For better or for worse, this religion/faith/church is my culture. It’s where I come from, and maybe it’s not where I’m supposed to be going. I cannot for the life of me recall when or where I read this, but many Buddhists will tell those interested in Buddhist practice not to abandon their cultural religious traditions entirely, but rather to recognize the way Buddhism augments all religions, expands upon them. Or something. As I said, I don’t remember.

It’s not that I’m a Buddhist; it’s just that I want to honour the strengths of my forebears and try to find a place in the faith that formed the framework of their lives.

So that’s it. No transformation/conversion story. Just a decision to engage myself in the church community in addition to my private study. I went back to the church (and indeed the faith) with some rules. The first rule: no guilt. I wasn’t going to let the church or the people in it guilt me into anything. Anything I was going to do had to come naturally — praying, giving, volunteering, bible reading, whatever. So much of my childhood was spent feeling guilty — not for doing bad things, because, while I was quite a little jerk most of the time, I didn’t do any of the big ticket sins like have sex or drink or smoke. The guilt I felt most of the time had to do with religious practice, i.e. reading the bible, praying, having the “quiet time,” i.e. not doing those things regularly. I also felt guilty for not “feeling it” in church or in worship services or whatever. That I wasn’t “growing spiritually” the way other kids were. I was too busy feeling guilty for not being a good enough Christian that I didn’t have time feel guilty for being an ASSHOLE. Which I was. Which is not to say I’m not one now, but I’m trying to keep it down to a dull roar these days.

Anyway, now I’m not holding myself to that bullshit. I go to church, because I like to see my friends and hold babies. If I daydream during the sermon, I don’t beat myself up about it. I don’t take notes, and I don’t feel guilty about that, either. That’s the deal I struck with myself, and maybe even God. OK, I’ll come back to church, but there’s no pressure.

Maybe you’re reading this and you think it’s all pomo crap. If so: too bad, bitches. I don’t care, because I spent too long caring about that sort of thing and poisoning myself in the process.

Love,
Jenny

P.S. GOD IS A SHE
P.P.S. (Not really, I just said that to freak you out)
P.P.P.S. (But that doesn’t mean you can keep referring to God with male pronouns)
P.P.P.P.S. (At least, not on my blog watch)

ordination consternation

Wednesday, January 18th, 2006

Sunday night I went to an ordination service. It’s not the first one I’ve attended, but it’s the first one I’ve attended as a critically-thinking adult. The other times were when I was a kid, including my own father’s, which I don’t remember at all save for the photographs which allow me to manufacture memories based on the images of my three-year-old self in white tights.

This ordination was for my old youth pastor, who’s still youth pastor, but after seven years has completed his Calvinist seminary education.

There’s a strict and boring order of service to these things, the lowlight of which being a talk by some pastor guy that went on and on. In truth it was only fifteen minutes (I was checking the clock, believe me), but seemed waaaaaay longer. That’s what happens, my dad says, when you try to preach without notes! You have to be a really good speaker to speak without notes and not make an ass of yourself. This particular pastor guy was not one of those speakers.

※

> _Problems to work on_:
[A] According to the blog post, how long did the pastor's talk at the ordination service actually last?
[B] Rewrite the blog post's postscripts from "P.S. GOD IS" to "with male pronouns)", putting "masculine pronouns" in place of "male pronouns".
[C] For each statement, say whether it agrees with the blog post: (i) The writer attended her father's ordination as a child. (ii) The youth pastor completed a Lutheran seminary education. (iii) The writer takes notes during the sermon.

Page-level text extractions
※

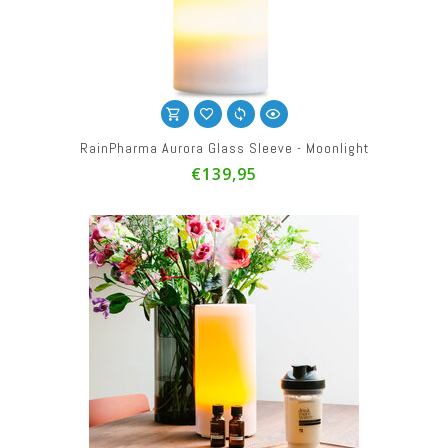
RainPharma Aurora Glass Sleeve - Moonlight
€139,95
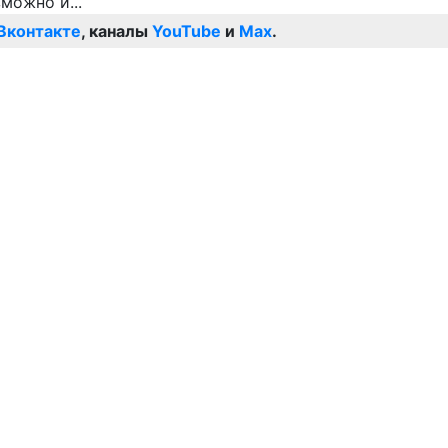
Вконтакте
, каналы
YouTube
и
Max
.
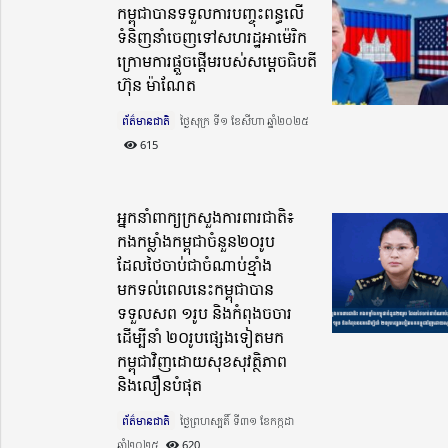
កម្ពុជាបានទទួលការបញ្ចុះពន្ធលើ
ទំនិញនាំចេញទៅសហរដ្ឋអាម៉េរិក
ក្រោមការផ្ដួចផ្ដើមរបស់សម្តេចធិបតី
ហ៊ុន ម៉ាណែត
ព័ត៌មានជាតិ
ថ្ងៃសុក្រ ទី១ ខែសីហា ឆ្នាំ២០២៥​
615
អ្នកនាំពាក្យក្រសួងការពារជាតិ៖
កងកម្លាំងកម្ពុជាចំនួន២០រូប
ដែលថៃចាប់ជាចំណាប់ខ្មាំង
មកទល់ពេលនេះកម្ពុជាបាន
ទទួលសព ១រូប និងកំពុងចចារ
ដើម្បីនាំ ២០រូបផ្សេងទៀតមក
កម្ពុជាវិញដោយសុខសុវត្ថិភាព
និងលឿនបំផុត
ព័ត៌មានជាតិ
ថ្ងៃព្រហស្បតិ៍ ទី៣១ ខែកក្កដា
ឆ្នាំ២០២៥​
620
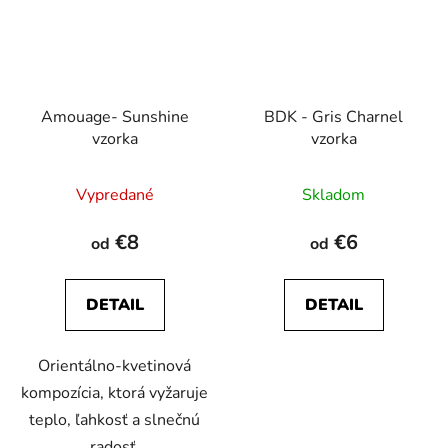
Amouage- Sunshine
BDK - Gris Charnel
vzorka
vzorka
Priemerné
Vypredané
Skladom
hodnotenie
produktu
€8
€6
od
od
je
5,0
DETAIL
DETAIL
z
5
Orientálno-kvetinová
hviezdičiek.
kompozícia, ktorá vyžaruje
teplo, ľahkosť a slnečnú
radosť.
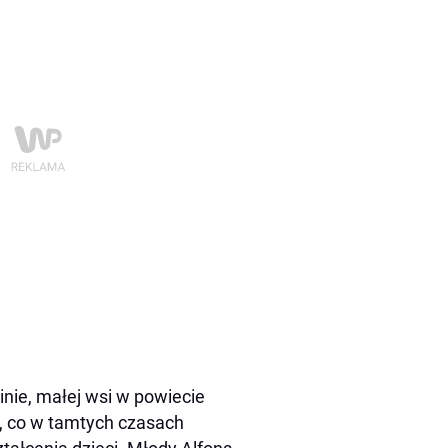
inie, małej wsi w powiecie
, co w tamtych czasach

※

> _Solutions to the tasks_:
[A] Fifteen minutes.

[B]
P.S. GOD IS A SHE
P.P.S. (Not really, I just said that to freak you out)
P.P.P.S. (But that doesn’t mean you can keep referring to God with masculine pronouns)

[C]
(i) Yes: "The other times were when I was a kid, including my own father’s"
(ii) No: "after seven years has completed his Calvinist seminary education"
(iii) No: "I don’t take notes, and I don’t feel guilty about that, either."